### Short exercise 1
Count the lines in the entries below that contain the string "qCreatedBy", and reply with the number alone.

### Quoted text
↓
The Long Goodbye (rw)
The shaggiest dog. Like much Altman, more compelling than good, but very compelling. Raymond Chandler's story is now set in the 1970's, but Philip Marlowe is the same Philip Marlowe of the 1930's. I get the sense there was always something inherently sad about Marlowe. Classic noir always portrayed its detectives as strong-willed men living on the border between the straightlaced world and its seedy underbelly, crossing back and forth freely but belonging to neither. But Chandler stresses the loneliness of it - or, at least, the people who've adapted Chandler do. Marlowe is a decent man in an indecent world, sorting things out, refusing to profit from misery, but unable to set anything truly right. Being a man out of step is here literalized by putting him forty years from the era where he belongs. His hardboiled internal monologue is now the incessant mutterings of the weird guy across the street who never stops smoking. Like I said: compelling! Kael's observation was spot on: everyone in the movie knows more about the mystery than he does, but he's the only one who cares. The mystery is pretty threadbare - Marlowe doesn't detect so much as end up in places and have people explain things to him. But I've seen it two or three times now, and it does linger.
↑
### Short exercise 2
Reproduce the film review above in full, word for word.

### Records from a dataset
↓
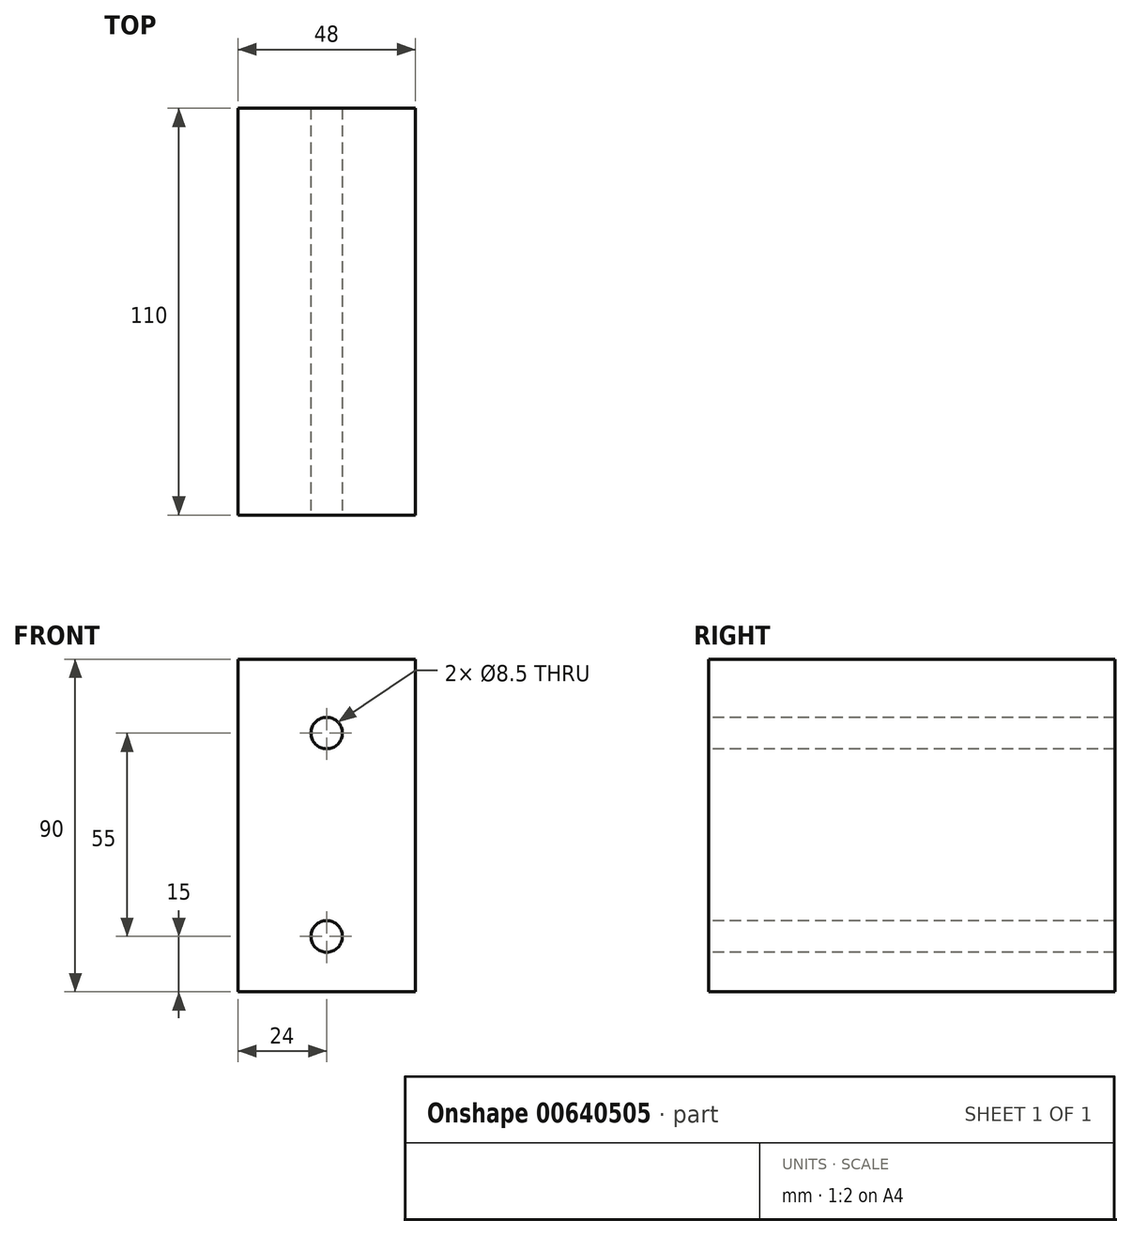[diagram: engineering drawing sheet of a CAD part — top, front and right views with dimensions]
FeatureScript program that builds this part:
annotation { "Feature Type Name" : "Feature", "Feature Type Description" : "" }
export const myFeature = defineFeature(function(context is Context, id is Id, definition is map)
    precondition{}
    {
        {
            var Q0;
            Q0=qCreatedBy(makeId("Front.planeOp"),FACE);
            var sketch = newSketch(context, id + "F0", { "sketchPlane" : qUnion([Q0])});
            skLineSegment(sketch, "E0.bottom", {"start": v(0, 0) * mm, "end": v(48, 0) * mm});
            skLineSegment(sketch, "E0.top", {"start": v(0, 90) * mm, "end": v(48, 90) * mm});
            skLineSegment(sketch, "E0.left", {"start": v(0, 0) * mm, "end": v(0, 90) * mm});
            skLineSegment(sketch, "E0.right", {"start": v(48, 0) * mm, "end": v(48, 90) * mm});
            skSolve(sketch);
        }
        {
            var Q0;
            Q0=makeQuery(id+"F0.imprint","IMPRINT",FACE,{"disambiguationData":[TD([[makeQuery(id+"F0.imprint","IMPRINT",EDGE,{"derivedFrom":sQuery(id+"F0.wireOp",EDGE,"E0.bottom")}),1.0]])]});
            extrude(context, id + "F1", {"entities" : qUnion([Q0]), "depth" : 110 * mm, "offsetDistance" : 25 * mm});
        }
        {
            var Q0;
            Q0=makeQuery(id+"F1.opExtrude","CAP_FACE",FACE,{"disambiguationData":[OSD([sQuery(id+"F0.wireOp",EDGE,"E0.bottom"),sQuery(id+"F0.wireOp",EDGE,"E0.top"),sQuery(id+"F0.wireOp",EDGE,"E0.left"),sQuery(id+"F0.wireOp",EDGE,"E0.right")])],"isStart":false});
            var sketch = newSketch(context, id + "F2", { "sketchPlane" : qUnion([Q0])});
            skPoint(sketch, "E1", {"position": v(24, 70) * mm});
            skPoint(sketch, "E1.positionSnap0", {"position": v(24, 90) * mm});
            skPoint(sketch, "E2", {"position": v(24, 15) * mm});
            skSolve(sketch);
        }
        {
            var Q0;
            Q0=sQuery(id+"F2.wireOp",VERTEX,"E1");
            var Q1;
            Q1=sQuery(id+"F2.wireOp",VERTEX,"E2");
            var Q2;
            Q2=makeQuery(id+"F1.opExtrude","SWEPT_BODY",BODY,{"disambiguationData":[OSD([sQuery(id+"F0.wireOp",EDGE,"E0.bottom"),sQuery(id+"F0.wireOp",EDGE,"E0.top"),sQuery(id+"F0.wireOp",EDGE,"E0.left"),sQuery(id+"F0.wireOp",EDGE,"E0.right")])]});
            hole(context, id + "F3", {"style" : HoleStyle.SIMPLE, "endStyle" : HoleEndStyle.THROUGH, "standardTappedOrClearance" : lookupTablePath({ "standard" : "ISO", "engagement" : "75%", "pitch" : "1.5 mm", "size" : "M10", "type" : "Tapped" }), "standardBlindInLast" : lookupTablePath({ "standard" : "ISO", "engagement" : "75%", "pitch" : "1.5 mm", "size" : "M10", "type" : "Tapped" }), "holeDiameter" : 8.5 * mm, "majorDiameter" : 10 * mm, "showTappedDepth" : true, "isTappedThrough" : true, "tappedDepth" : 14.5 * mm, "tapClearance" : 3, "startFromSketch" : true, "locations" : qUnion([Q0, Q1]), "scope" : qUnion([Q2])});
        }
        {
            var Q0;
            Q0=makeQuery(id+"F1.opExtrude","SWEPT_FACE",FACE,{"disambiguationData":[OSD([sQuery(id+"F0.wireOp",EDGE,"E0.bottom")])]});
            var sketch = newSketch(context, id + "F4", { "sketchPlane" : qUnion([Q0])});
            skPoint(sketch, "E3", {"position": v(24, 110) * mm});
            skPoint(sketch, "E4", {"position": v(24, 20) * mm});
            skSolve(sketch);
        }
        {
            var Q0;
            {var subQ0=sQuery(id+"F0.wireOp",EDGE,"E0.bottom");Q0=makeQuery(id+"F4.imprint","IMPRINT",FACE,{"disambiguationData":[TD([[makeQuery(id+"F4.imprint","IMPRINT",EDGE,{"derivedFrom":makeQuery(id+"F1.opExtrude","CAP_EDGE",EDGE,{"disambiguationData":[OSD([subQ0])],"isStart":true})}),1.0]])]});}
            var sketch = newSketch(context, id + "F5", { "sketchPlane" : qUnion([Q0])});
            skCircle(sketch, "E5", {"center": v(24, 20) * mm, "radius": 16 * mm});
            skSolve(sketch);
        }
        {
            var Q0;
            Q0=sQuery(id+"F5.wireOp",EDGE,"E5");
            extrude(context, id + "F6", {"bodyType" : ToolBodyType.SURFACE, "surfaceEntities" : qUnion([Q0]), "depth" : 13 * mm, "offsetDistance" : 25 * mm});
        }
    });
↑
↓
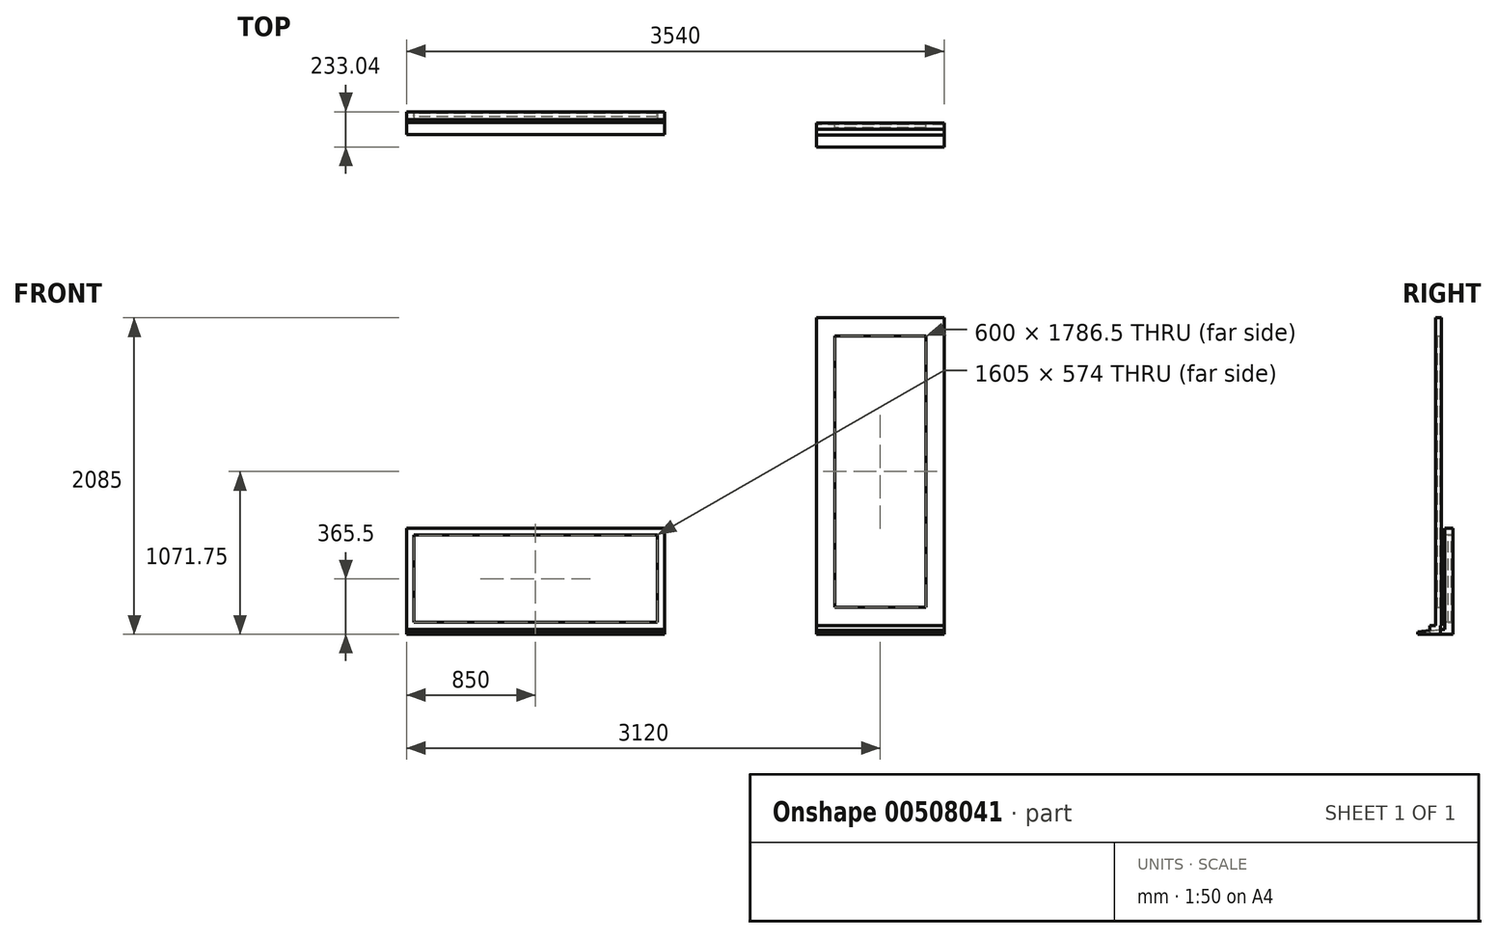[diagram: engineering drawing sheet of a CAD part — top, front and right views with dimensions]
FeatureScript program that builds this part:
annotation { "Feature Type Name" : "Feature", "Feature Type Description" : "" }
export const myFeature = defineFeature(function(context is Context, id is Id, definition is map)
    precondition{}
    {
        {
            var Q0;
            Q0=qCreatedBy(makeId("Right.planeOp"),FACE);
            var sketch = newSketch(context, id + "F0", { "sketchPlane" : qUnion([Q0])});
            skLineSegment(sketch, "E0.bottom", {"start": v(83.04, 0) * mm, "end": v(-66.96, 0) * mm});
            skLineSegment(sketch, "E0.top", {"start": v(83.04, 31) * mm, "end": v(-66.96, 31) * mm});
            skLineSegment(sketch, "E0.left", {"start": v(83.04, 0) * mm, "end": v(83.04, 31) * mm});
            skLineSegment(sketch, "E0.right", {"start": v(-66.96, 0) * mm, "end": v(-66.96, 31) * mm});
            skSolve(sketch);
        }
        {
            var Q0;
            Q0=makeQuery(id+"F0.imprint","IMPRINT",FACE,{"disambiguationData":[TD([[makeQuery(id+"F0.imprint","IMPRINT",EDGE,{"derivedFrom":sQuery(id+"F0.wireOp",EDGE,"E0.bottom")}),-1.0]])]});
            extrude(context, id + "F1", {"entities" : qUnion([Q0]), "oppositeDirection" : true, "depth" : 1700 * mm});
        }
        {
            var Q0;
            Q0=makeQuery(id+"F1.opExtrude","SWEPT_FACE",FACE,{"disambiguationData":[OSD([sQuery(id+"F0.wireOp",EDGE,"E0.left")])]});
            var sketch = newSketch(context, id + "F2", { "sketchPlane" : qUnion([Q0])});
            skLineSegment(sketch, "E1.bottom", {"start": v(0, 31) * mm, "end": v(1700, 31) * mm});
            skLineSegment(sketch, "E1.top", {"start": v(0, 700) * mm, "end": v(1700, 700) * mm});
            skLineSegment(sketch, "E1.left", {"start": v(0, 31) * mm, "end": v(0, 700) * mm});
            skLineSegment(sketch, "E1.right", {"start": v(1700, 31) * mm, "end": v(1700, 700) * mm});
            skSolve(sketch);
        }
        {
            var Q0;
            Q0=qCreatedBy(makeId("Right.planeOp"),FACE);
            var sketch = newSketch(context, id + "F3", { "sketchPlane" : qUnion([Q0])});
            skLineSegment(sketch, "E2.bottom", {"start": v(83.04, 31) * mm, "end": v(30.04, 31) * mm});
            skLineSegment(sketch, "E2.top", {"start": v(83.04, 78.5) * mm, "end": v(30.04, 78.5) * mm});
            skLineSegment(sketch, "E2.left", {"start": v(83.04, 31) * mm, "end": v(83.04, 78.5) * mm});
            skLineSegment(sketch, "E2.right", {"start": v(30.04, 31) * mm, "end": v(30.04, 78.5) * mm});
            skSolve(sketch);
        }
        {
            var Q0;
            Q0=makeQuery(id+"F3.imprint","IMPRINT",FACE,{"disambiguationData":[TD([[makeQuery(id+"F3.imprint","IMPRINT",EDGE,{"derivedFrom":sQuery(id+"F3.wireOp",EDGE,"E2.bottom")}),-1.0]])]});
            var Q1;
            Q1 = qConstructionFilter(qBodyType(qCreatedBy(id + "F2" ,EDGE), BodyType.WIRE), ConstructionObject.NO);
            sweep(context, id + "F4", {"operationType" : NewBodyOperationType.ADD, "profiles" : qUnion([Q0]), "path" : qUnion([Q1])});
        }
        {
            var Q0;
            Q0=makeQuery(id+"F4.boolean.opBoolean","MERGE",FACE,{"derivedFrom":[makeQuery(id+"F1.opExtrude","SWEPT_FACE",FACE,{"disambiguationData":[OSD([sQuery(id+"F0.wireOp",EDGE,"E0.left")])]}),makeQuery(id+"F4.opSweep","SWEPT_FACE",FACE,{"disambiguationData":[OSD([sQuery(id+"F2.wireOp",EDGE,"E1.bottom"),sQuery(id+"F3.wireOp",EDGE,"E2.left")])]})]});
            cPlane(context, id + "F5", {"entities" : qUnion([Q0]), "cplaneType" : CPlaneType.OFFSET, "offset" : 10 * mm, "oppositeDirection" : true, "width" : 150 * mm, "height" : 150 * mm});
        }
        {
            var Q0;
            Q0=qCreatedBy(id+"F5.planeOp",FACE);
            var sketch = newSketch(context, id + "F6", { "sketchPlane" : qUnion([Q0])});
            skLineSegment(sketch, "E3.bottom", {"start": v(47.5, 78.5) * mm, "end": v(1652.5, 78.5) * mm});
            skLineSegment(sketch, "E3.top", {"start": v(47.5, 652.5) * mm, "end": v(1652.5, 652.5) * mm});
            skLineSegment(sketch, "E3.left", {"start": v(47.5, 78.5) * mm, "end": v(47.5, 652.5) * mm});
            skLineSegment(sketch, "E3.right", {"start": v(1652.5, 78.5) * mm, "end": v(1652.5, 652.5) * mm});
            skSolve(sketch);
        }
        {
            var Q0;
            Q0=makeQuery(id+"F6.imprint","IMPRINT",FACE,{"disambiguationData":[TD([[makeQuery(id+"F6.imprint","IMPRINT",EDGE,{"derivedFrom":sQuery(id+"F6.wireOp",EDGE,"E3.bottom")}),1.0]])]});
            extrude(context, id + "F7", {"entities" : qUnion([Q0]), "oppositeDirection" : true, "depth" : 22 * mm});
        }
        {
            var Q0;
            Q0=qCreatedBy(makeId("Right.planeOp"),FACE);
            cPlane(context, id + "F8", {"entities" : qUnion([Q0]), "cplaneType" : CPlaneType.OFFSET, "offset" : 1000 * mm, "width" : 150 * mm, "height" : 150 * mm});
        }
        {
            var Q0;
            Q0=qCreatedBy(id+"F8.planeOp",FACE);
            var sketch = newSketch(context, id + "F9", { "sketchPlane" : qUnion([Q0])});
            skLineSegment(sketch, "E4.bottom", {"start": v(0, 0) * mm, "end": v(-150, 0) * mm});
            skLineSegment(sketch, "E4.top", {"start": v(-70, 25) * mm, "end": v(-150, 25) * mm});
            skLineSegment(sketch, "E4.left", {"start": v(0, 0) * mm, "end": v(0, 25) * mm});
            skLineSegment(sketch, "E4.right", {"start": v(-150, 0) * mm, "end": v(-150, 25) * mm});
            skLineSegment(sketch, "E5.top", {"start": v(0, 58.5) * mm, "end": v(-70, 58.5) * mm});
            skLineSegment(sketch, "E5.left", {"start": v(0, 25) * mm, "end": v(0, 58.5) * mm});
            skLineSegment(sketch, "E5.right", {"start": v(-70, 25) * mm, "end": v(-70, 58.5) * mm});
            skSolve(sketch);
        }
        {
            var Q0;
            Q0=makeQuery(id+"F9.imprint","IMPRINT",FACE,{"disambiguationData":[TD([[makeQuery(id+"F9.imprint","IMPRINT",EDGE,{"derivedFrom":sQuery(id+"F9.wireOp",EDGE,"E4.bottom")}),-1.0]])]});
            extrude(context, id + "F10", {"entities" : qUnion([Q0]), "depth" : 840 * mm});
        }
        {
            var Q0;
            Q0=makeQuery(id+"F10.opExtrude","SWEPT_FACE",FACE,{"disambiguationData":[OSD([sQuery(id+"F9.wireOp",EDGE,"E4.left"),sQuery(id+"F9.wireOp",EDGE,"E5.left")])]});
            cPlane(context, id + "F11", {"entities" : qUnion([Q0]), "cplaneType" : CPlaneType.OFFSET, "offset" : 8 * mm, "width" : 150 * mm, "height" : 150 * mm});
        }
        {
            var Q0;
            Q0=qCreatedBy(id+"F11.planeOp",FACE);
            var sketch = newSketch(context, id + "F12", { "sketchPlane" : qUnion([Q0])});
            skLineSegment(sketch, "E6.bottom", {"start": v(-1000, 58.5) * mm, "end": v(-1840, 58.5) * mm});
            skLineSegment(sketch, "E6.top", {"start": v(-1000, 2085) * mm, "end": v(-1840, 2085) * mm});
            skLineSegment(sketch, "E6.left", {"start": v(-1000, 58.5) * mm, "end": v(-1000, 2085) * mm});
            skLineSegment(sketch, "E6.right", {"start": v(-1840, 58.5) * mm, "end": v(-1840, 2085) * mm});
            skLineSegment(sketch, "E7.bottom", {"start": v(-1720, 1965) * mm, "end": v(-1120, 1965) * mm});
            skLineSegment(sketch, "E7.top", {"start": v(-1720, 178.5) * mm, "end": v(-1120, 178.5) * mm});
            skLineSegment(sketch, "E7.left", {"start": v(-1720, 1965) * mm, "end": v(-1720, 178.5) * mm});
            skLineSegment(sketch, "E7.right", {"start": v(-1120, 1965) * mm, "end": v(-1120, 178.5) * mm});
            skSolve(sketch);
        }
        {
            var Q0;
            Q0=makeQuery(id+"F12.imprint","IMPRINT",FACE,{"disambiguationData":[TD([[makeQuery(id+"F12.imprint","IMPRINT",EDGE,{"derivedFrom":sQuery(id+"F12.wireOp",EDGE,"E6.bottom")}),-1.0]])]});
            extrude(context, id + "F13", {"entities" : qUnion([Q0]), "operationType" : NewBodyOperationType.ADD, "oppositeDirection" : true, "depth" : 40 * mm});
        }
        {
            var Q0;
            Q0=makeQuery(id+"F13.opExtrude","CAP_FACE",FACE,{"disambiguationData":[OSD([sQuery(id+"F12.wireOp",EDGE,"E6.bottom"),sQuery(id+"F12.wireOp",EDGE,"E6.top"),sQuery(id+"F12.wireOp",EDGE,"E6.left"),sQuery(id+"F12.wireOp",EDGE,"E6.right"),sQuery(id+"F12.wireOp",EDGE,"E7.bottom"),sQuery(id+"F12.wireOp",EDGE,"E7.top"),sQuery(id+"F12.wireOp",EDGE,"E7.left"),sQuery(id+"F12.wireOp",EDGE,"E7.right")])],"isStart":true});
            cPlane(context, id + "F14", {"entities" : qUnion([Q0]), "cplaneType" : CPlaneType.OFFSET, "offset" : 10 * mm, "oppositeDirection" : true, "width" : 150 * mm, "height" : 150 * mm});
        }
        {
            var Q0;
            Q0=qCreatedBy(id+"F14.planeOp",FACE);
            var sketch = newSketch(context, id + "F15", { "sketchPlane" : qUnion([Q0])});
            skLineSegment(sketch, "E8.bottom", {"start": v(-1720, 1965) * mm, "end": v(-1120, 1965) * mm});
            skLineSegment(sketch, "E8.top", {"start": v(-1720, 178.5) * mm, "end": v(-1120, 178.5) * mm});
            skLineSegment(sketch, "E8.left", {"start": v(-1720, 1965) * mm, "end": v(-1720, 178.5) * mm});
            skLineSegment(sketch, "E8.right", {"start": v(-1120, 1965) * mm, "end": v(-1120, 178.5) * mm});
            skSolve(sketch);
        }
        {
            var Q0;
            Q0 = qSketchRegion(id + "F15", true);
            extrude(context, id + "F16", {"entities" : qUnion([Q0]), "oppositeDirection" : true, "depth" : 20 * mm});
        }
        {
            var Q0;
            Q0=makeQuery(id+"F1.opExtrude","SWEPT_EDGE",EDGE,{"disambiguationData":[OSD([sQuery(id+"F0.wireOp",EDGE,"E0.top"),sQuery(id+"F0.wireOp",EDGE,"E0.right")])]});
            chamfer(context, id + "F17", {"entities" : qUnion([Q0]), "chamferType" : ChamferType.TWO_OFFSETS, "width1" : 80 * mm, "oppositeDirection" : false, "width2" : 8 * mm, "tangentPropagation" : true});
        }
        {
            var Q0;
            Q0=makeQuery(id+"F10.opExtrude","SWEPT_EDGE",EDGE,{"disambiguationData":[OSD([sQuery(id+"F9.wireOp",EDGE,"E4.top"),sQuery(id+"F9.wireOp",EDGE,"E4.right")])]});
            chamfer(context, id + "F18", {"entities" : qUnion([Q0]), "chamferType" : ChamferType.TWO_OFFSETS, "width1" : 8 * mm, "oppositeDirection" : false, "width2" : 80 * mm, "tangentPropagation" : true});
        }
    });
↑
### Correct response 1
9

### Correct response 2
The Long Goodbye (rw)
The shaggiest dog. Like much Altman, more compelling than good, but very compelling. Raymond Chandler's story is now set in the 1970's, but Philip Marlowe is the same Philip Marlowe of the 1930's. I get the sense there was always something inherently sad about Marlowe. Classic noir always portrayed its detectives as strong-willed men living on the border between the straightlaced world and its seedy underbelly, crossing back and forth freely but belonging to neither. But Chandler stresses the loneliness of it - or, at least, the people who've adapted Chandler do. Marlowe is a decent man in an indecent world, sorting things out, refusing to profit from misery, but unable to set anything truly right. Being a man out of step is here literalized by putting him forty years from the era where he belongs. His hardboiled internal monologue is now the incessant mutterings of the weird guy across the street who never stops smoking. Like I said: compelling! Kael's observation was spot on: everyone in the movie knows more about the mystery than he does, but he's the only one who cares. The mystery is pretty threadbare - Marlowe doesn't detect so much as end up in places and have people explain things to him. But I've seen it two or three times now, and it does linger.